Items listed in a dataset:
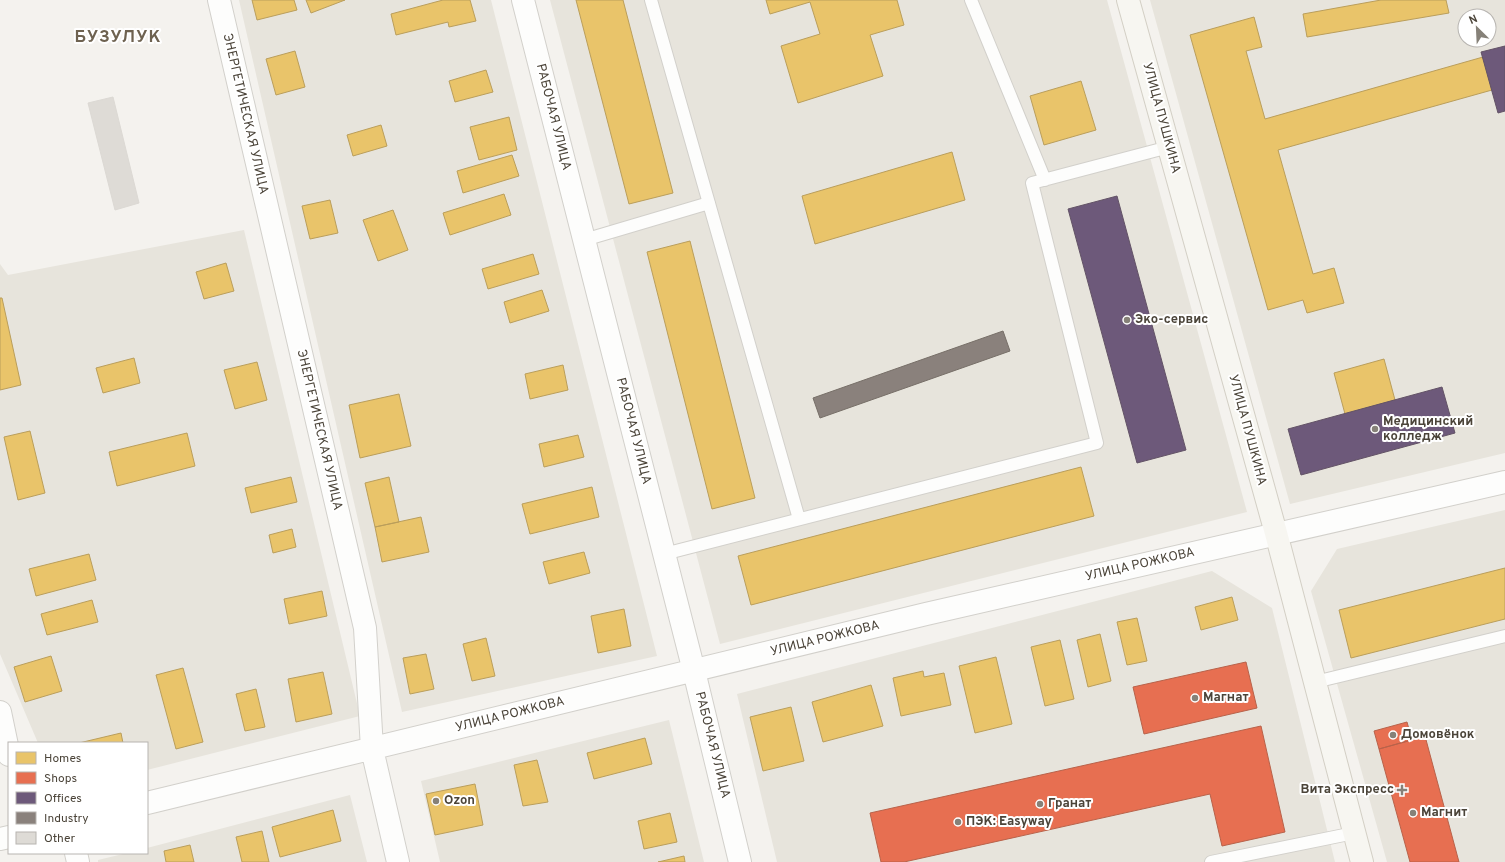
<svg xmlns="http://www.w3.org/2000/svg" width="1505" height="862" font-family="Overpass,sans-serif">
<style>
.residential{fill:#e7e4dc;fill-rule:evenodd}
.homes{fill:#e9c46a;stroke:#ba9e5b}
.shops{fill:#e76f51;stroke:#b8624a}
.offices{fill:#6d597a;stroke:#635366}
.industry{fill:#8a817c;stroke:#776f68}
.building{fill:#dedbd6;stroke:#dcd9d4}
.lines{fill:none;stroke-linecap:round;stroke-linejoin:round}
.lane-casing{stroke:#d2d0cb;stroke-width:14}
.street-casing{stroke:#d2d0cb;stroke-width:24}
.secondary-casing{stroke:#d3cfc5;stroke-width:24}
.lane{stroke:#fdfdfc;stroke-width:12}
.street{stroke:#fdfdfc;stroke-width:22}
.secondary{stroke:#f7f6f1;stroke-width:22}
.poi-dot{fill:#868178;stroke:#fff;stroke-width:1.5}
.labels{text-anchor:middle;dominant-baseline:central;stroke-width:4;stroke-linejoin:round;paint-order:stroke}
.street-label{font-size:13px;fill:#4b4439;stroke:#fff}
.poi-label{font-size:13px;font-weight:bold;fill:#4b4439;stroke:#fff;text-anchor:start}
.district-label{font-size:17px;font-weight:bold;letter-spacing:1px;fill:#6e6250;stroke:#fff}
</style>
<rect width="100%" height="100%" fill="#f4f2ee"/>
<!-- residential -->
<path class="residential" d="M239,0h252l166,656 -255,56z
M550,0h557l140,512 -527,132z
M1150,0h355v453l-215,51zM1465,16h24v24h-24z
M244,230l116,486 -213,54v-27h-109l-38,-89v-390l8,11z
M1505,510v352h-118l-76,-271 26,-42z
M1212,571l60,37 63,254h-558l-40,-168z
M669,720l35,142h-264l-19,-81z
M350,795l17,67h-269v-2l29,-7h20v-5z"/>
<!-- homes -->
<path class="homes" d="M252,0h42l3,10 -40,10z
M306,0h39l-34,13z
M443,0h27l6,21 -27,6 -1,-5 -52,13 -5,-21z
M576,0h47l50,193 -44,11z
M766,0h131l7,25 -34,10 13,41 -85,27 -17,-57 39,-12 -10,-32 -40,12z
M1381,0h65l3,13 -142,24 -4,-23z
M1254,17l8,30 -16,4 19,68 218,-62 9,33 -214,60 35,124 21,-6 10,35 -37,10 -4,-13 -35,10 -78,-275z
M295,51l10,36 -29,8 -10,-36z
M486,70l7,22 -38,10 -6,-21z
M1081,81l15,49 -52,15 -14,-49z
M509,117l8,33 -38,10 -9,-33z
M381,125l6,21 -34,10 -6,-21z
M952,152l13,48 -150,44 -13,-48z
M512,155l7,21 -56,17 -6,-22z
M504,194l7,21 -61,20 -7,-22z
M330,200l8,33 -28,6 -8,-33z
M393,210l15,40 -30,11 -15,-41z
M690,241l65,257 -43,11 -65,-257z
M533,254l6,20 -51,15 -6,-20z
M226,263l8,28 -30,8 -8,-27z
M542,290l7,21 -39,12 -6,-21z
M0,298h2l19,87 -21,5z
M134,358l6,25 -37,10 -7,-25z
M1384,359l11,41 -50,14 -11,-41z
M257,362l10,38 -32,9 -11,-39z
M563,365l5,25 -38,9 -5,-25z
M399,394l12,52 -51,12 -11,-53z
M30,431l15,62 -27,7 -14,-63z
M187,433l8,33 -78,20 -8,-34z
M578,435l6,22 -40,10 -5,-23z
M1081,467l13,49 -343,89 -13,-49z
M291,477l6,25 -46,11 -6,-25z
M389,477l10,45 -24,5 -10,-44z
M592,487l7,30 -69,17 -8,-30z
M421,517l8,35 -47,10 -7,-35z
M292,529l4,18 -23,6 -4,-18z
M584,552l6,21 -41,11 -6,-22z
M89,554l7,26 -60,16 -7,-27z
M1505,568v51l-154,39 -12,-48z
M322,591l5,25 -38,8 -5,-25z
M1232,597l6,23 -37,10 -6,-23z
M92,600l6,22 -51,13 -6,-21z
M624,609l7,37 -33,7 -7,-37z
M1137,618l10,43 -20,4 -10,-43z
M1100,634l11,47 -23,6 -11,-47z
M486,638l9,38 -23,5 -9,-37z
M1060,640l14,59 -29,7 -14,-59z
M426,654l8,35 -24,5 -7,-36z
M51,656l11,35 -37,11 -11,-35z
M996,657l16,67 -37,9 -16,-67z
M183,668l20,74 -27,7 -20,-74z
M923,671l1,6 20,-4 7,32 -50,11 -8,-38z
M323,672l9,42 -36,8 -8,-43z
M871,685l12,41 -60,16 -11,-40z
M256,689l9,38 -20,4 -9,-37z
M791,707l13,54 -41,10 -13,-54z
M121,733l2,10h-44z
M645,738l7,26 -58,15 -7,-26z
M537,760l11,42 -25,4 -9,-41z
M475,784l8,41 -48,10 -9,-41z
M333,810l8,31 -61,16 -8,-30z
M670,813l7,29 -33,7 -6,-28z
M262,831l7,31h-27l-6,-25z
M190,845l4,17h-28l-2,-11z
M684,856l1,6h-27z"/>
<!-- shops -->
<path class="shops" d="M1246,662l11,46 -113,26 -11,-47z
M1407,722l5,18 -33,9 -5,-18z
M1261,726l24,106 -63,14 -12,-52 -306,68h-23l-11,-49z
M1425,736l34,126h-49l-31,-113z"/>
<!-- offices -->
<path class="offices" d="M1505,46v65l-7,2 -17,-61z
M1117,196l69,254 -49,13 -69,-254z
M1442,387l13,46 -154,42 -13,-46z"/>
<!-- industry -->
<path class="industry" d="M1003,331l7,20 -190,67 -7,-20z"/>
<!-- building -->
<path class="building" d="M113,97l26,106 -24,7 -27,-107z"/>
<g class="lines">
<!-- lane casing -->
<g class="lane-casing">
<path id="lane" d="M651,0l148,519
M971,0l74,180
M584,240l125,-37
M664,554l433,-111 -65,-260 137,-36
M1315,682l190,-46
M1211,862l143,-29"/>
</g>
<!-- street casing -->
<g class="street-casing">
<path id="street" d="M219,0l146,628 7,121 26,113
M523,0l171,671 46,191
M0,712l9,43
M147,803l779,-189 579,-132
M0,839l9,-2
M76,853l2,9"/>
</g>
<!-- secondary casing -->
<g class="secondary-casing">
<path id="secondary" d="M1128,0l148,533 86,329"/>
</g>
<!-- lane -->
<use href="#lane" class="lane"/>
<!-- street -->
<use href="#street" class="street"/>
<!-- secondary -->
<use href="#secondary" class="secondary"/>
</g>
<!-- markers -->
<g class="poi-dot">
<circle cx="1127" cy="320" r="4"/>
<circle cx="1375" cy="429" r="4"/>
<circle cx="1195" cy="698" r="4"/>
<circle cx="1393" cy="735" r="4"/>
<path d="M1400 784h4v4h4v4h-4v4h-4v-4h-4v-4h4z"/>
<circle cx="436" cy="801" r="4"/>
<circle cx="1040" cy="804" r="4"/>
<circle cx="1413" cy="813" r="4"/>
<circle cx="958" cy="822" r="4"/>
</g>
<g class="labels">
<!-- street labels -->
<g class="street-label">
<text transform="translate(245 114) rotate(77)">ЭНЕРГЕТИЧЕСКАЯ УЛИЦА</text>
<text transform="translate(553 117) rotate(76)">РАБОЧАЯ УЛИЦА</text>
<text transform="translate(1161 118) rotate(75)">УЛИЦА ПУШКИНА</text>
<text transform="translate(319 430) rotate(77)">ЭНЕРГЕТИЧЕСКАЯ УЛИЦА</text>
<text transform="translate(1247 430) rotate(75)">УЛИЦА ПУШКИНА</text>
<text transform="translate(633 431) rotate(76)">РАБОЧАЯ УЛИЦА</text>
<text transform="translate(1140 565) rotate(-13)">УЛИЦА РОЖКОВА</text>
<text transform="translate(825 639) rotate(-14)">УЛИЦА РОЖКОВА</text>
<text transform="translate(510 715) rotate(-14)">УЛИЦА РОЖКОВА</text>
<text transform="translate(712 745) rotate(76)">РАБОЧАЯ УЛИЦА</text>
</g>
<!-- poi labels -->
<g class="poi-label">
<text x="1135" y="320">Эко-сервис</text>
<text x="1383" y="422">Медицинский<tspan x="1383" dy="15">колледж</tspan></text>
<text x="1203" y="698">Магнат</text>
<text x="1401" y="735">Домовёнок</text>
<text x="1394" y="790" text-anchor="end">Вита Экспресс</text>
<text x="444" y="801">Ozon</text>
<text x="1048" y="804">Гранат</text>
<text x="1421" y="813">Магнит</text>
<text x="966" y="822">ПЭК: Easyway</text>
</g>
<!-- district labels -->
<g class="district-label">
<text x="118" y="38">БУЗУЛУК</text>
</g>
</g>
<!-- legend -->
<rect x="8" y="742" width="140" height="112" fill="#ffffff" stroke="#b7b4b0"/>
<rect x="16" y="752" width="20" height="12" fill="#e9c46a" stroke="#b7b4b0"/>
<text x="44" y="762" font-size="12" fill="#4b4439">Homes</text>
<rect x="16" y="772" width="20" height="12" fill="#e76f51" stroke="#b7b4b0"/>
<text x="44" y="782" font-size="12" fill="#4b4439">Shops</text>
<rect x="16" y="792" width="20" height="12" fill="#6d597a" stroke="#b7b4b0"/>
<text x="44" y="802" font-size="12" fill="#4b4439">Offices</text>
<rect x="16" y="812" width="20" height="12" fill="#8a817c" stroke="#b7b4b0"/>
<text x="44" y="822" font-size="12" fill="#4b4439">Industry</text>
<rect x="16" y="832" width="20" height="12" fill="#dedbd6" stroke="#b7b4b0"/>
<text x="44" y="842" font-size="12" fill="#4b4439">Other</text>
<!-- north arrow -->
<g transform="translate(1477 28) rotate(336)"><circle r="19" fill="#ffffff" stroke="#b7b4b0"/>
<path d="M0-3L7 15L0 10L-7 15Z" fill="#868178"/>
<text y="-6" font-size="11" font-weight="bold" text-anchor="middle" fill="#4b4439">N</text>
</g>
</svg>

Problem to work on
Please go through the data and copy each line containing the word "lines".

Answer to this problem
.lines{fill:none;stroke-linecap:round;stroke-linejoin:round}
<g class="lines">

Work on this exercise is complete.